Dataset entries:
* * * * * * *
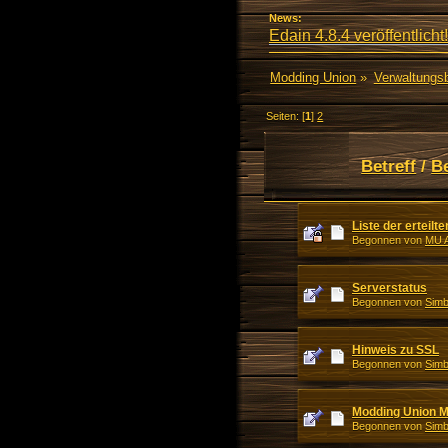
News:
Edain 4.8.4 veröffentlicht!
Modding Union
»
Verwaltungs
Seiten: [
1
]
2
Betreff
/
B
Liste der erteil
Begonnen von
MU A
Serverstatus
Begonnen von
Simb
Hinweis zu SSL
Begonnen von
Simb
Modding Union M
Begonnen von
Simb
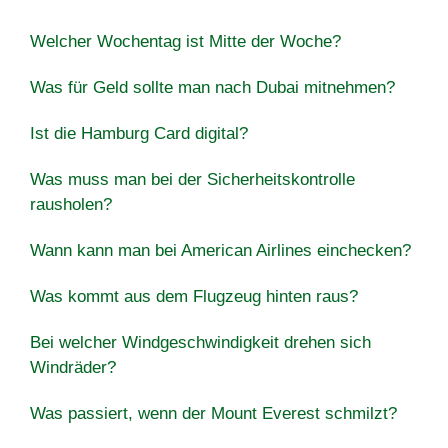
Welcher Wochentag ist Mitte der Woche?
Was für Geld sollte man nach Dubai mitnehmen?
Ist die Hamburg Card digital?
Was muss man bei der Sicherheitskontrolle
rausholen?
Wann kann man bei American Airlines einchecken?
Was kommt aus dem Flugzeug hinten raus?
Bei welcher Windgeschwindigkeit drehen sich
Windräder?
Was passiert, wenn der Mount Everest schmilzt?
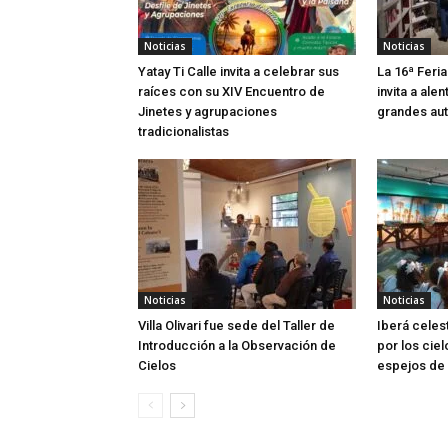
Noticias
Noticias
Yatay Ti Calle invita a celebrar sus
La 16ª Feria
raíces con su XIV Encuentro de
invita a alen
Jinetes y agrupaciones
grandes aut
tradicionalistas
Noticias
Noticias
Villa Olivari fue sede del Taller de
Iberá celes
Introducción a la Observación de
por los ciel
Cielos
espejos de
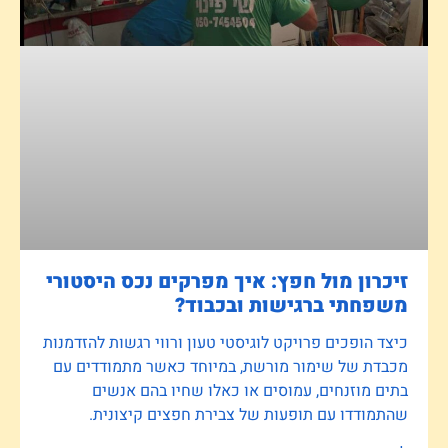
זיכרון מול חפץ: איך מפרקים נכס היסטורי
משפחתי ברגישות ובכבוד?
כיצד הופכים פרויקט לוגיסטי טעון ורווי רגשות להזדמנות
מכבדת של שימור מורשת, במיוחד כאשר מתמודדים עם
בתים מוזנחים, עמוסים או כאלו שחיו בהם אנשים
שהתמודדו עם תופעות של צבירת חפצים קיצונית.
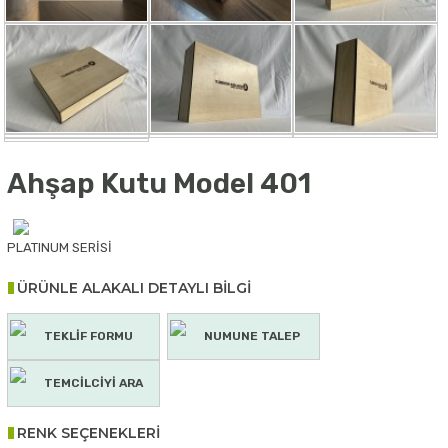
Ahşap Kutu Model 401
PLATINUM SERİSİ
ÜRÜNLE ALAKALI DETAYLI BİLGİ
TEKLİF FORMU
NUMUNE TALEP
TEMCİLCİYİ ARA
RENK SEÇENEKLERİ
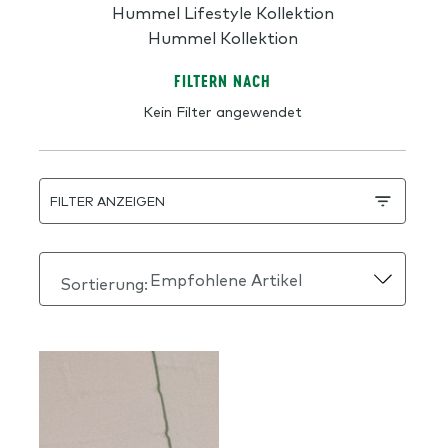
Hummel Lifestyle Kollektion
Hummel Kollektion
FILTERN NACH
Kein Filter angewendet
FILTER ANZEIGEN
Sortierung:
* * * * * * *
> **The problem**: Would you give the records again exactly, dropping the pictures?

> **Exercise response**:
News:
Edain 4.8.4 veröffentlicht!
Modding Union
»
Verwaltungs
Seiten: [
1
]
2
Betreff
/
B
Liste der erteil
Begonnen von
MU A
Serverstatus
Begonnen von
Simb
Hinweis zu SSL
Begonnen von
Simb
Modding Union M
Begonnen von
Simb
Welcher Wochentag ist Mitte der Woche?
Was für Geld sollte man nach Dubai mitnehmen?
Ist die Hamburg Card digital?
Was muss man bei der Sicherheitskontrolle
rausholen?
Wann kann man bei American Airlines einchecken?
Was kommt aus dem Flugzeug hinten raus?
Bei welcher Windgeschwindigkeit drehen sich
Windräder?
Was passiert, wenn der Mount Everest schmilzt?
Noticias
Noticias
Yatay Ti Calle invita a celebrar sus
La 16ª Feria
raíces con su XIV Encuentro de
invita a alen
Jinetes y agrupaciones
grandes aut
tradicionalistas
Noticias
Noticias
Villa Olivari fue sede del Taller de
Iberá celes
Introducción a la Observación de
por los ciel
Cielos
espejos de
זיכרון מול חפץ: איך מפרקים נכס היסטורי
משפחתי ברגישות ובכבוד?
כיצד הופכים פרויקט לוגיסטי טעון ורווי רגשות להזדמנות
מכבדת של שימור מורשת, במיוחד כאשר מתמודדים עם
בתים מוזנחים, עמוסים או כאלו שחיו בהם אנשים
שהתמודדו עם תופעות של צבירת חפצים קיצונית.
Ahşap Kutu Model 401
PLATINUM SERİSİ
ÜRÜNLE ALAKALI DETAYLI BİLGİ
TEKLİF FORMU
NUMUNE TALEP
TEMCİLCİYİ ARA
RENK SEÇENEKLERİ
Hummel Lifestyle Kollektion
Hummel Kollektion
FILTERN NACH
Kein Filter angewendet
FILTER ANZEIGEN
Sortierung:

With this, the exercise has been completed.